Install OpenClaw in a VM snapshot, run its agent gateway under systemd, and open the web UI in your browser over a Freestyle domain with token auth — HTTP and WebSocket proxied directly. Bring an OpenAI key for the model.

OpenClaw is an agent framework whose gateway is a web UI for chatting with agents, served over HTTP with a WebSocket transport. Because it’s HTTP + WebSocket — not a raw socket — a Freestyle domain proxies it directly: run the gateway in a sandbox, route a domain to it, and open the chat UI in your browser.

Requirements

  • A Freestyle API key — to create the VM and the domain mapping.
  • An OpenAI API key — OpenClaw’s default agent runs on an OpenAI model (openai/gpt-5.2 below). The gateway starts without it, but the agent can’t answer until it’s set.
  • Node.js — already on the base sandbox image; openclaw installs through npm.

Install the SDK

pnpm add freestyle
bun add freestyle
npm install freestyle
yarn add freestyle

Set your keys before calling the API:

export FREESTYLE_API_KEY="your-api-key"
export OPENAI_API_KEY="sk-..."

Build a Snapshot with OpenClaw Installed

Install the openclaw CLI with npm and pick the default agent model — config set only writes config under ~/.openclaw, so no key is needed yet. Snapshot the result so every VM boots with OpenClaw ready.

import { freestyle } from "freestyle";

const { vm: builder } = await freestyle.vms.create();

await builder.exec({ command: "npm install -g openclaw", timeoutMs: 600_000 });

// npm installs the CLI under nvm, so resolve its absolute path for later.
const openclaw = (await builder.exec("echo $(npm prefix -g)/bin/openclaw")).stdout!.trim();

await builder.exec(`HOME=/root ${openclaw} config set agents.defaults.model.primary openai/gpt-5.2`);

const { snapshotId } = await builder.snapshot();
await builder.delete();

Run the Gateway

Boot a VM from the snapshot and run the gateway as a systemd service so it stays up. Three things matter: your OPENAI_API_KEY (a root-only env file), a token clients present as ?token= — pass it with --token on the command line, since the gateway doesn’t reliably read it from the environment — and the domain whitelisted as an allowed Control-UI origin. The UI is a browser app that opens a WebSocket back to the gateway, and the gateway rejects origins it doesn’t know. --bind lan makes it listen on 0.0.0.0 so the domain proxy can reach it.
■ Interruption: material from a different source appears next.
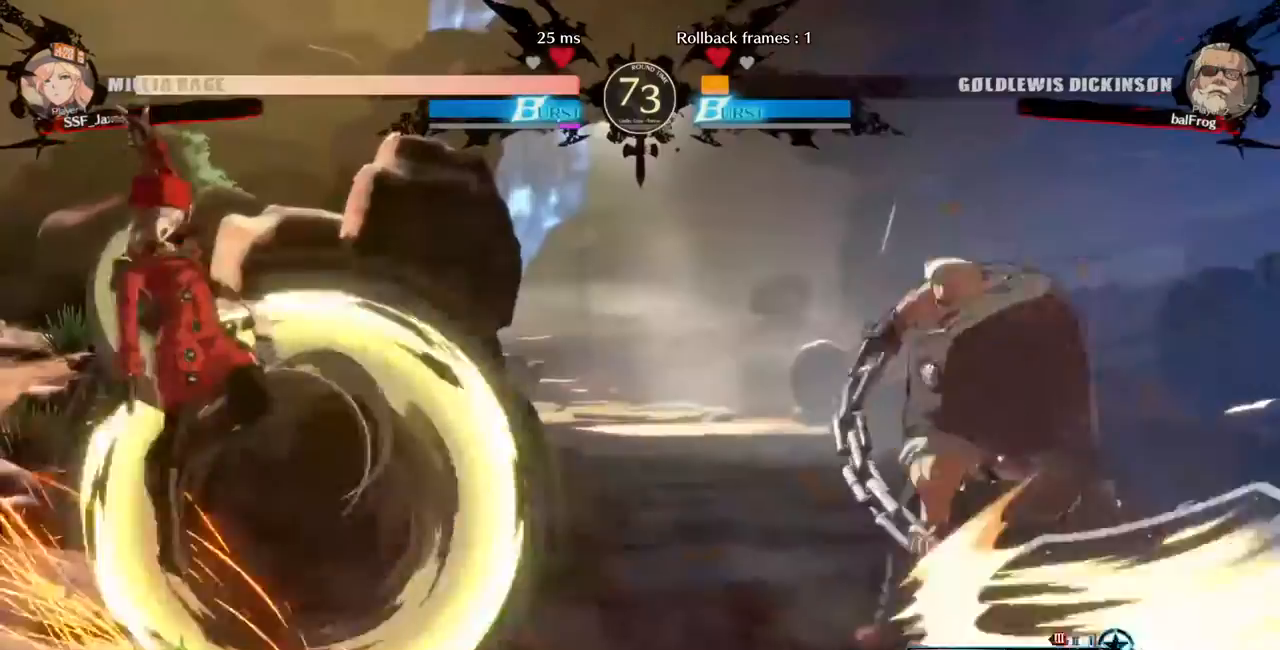
{"dt_ms": 520, "buttons": []}
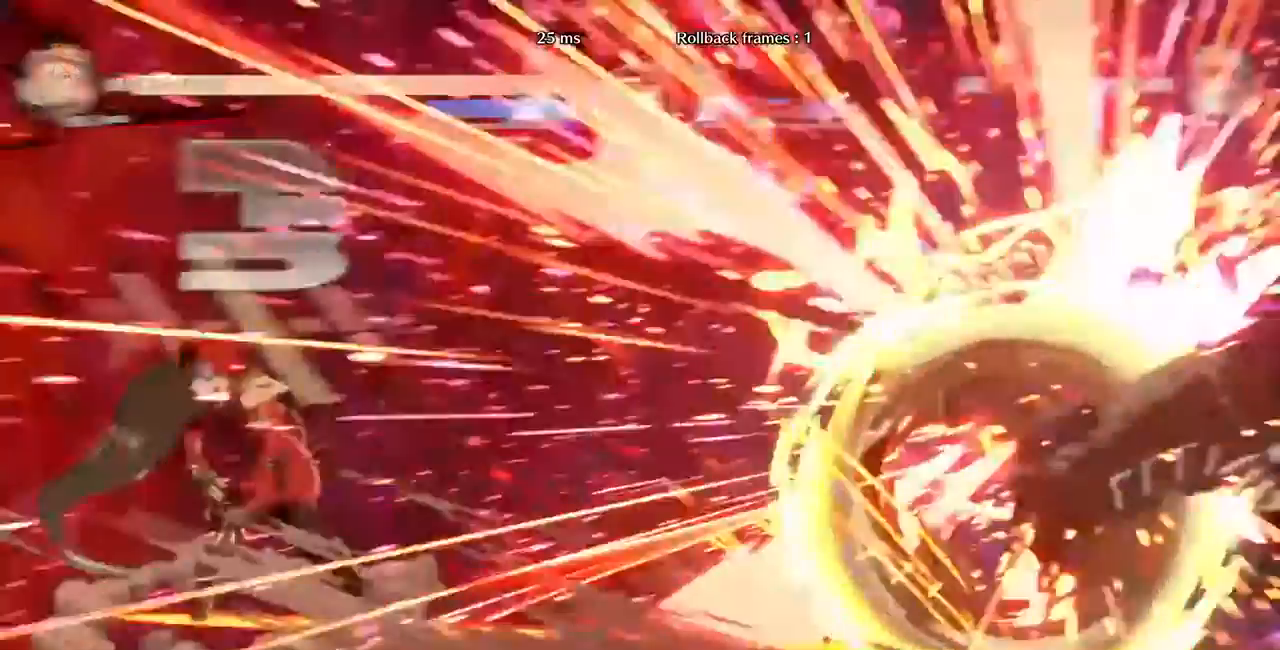
{"dt_ms": 480, "buttons": [], "events": []}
const { vm, vmId } = await freestyle.vms.create({ snapshotId, idleTimeoutSeconds: null });
const openclaw = (await vm.exec("echo $(npm prefix -g)/bin/openclaw")).stdout!.trim();

const token = "a-long-random-token";                                    // clients use ?token=
const domain = `openclaw-${crypto.randomUUID().slice(0, 8)}.style.dev`; // mapped below

// Whitelist the domain origin, or the browser's Control-UI WebSocket is rejected.
await vm.exec(
  `HOME=/root ${openclaw} config set gateway.controlUi.allowedOrigins '["https://${domain}"]'`,
);

await vm.fs.writeTextFile("/etc/openclaw.env", `OPENAI_API_KEY=${process.env.OPENAI_API_KEY}`);
await vm.exec("chmod 600 /etc/openclaw.env");

await vm.fs.writeTextFile(
  "/etc/systemd/system/openclaw.service",
  `[Service]
Environment=HOME=/root
EnvironmentFile=/etc/openclaw.env
ExecStart=${openclaw} gateway --allow-unconfigured --bind lan --auth token --token ${token} --port 18789
WorkingDirectory=/root
Restart=always
[Install]
WantedBy=multi-user.target`,
);
await vm.exec("systemctl daemon-reload && systemctl enable --now openclaw");

Wait until it’s serving (the base image has Node but not nc/ss):

const check =
  `node -e "const s=require('net').connect(18789,'127.0.0.1');` +
  `s.on('connect',()=>{console.log('OPEN');process.exit(0)});` +
  `s.on('error',()=>process.exit(1))"`;

for (let i = 0; i < 20; i++) {
  const r = await vm.exec({ command: check, timeoutMs: 5_000 });
  if (r.stdout?.includes("OPEN")) break;
  await vm.exec("sleep 2");
}

Open It on a Domain

Map the domain you chose above to port 18789. A *.style.dev subdomain needs no DNS or verification. The domain proxies both the HTTP web UI and the WebSocket transport, and because you whitelisted its origin, the Control UI connects.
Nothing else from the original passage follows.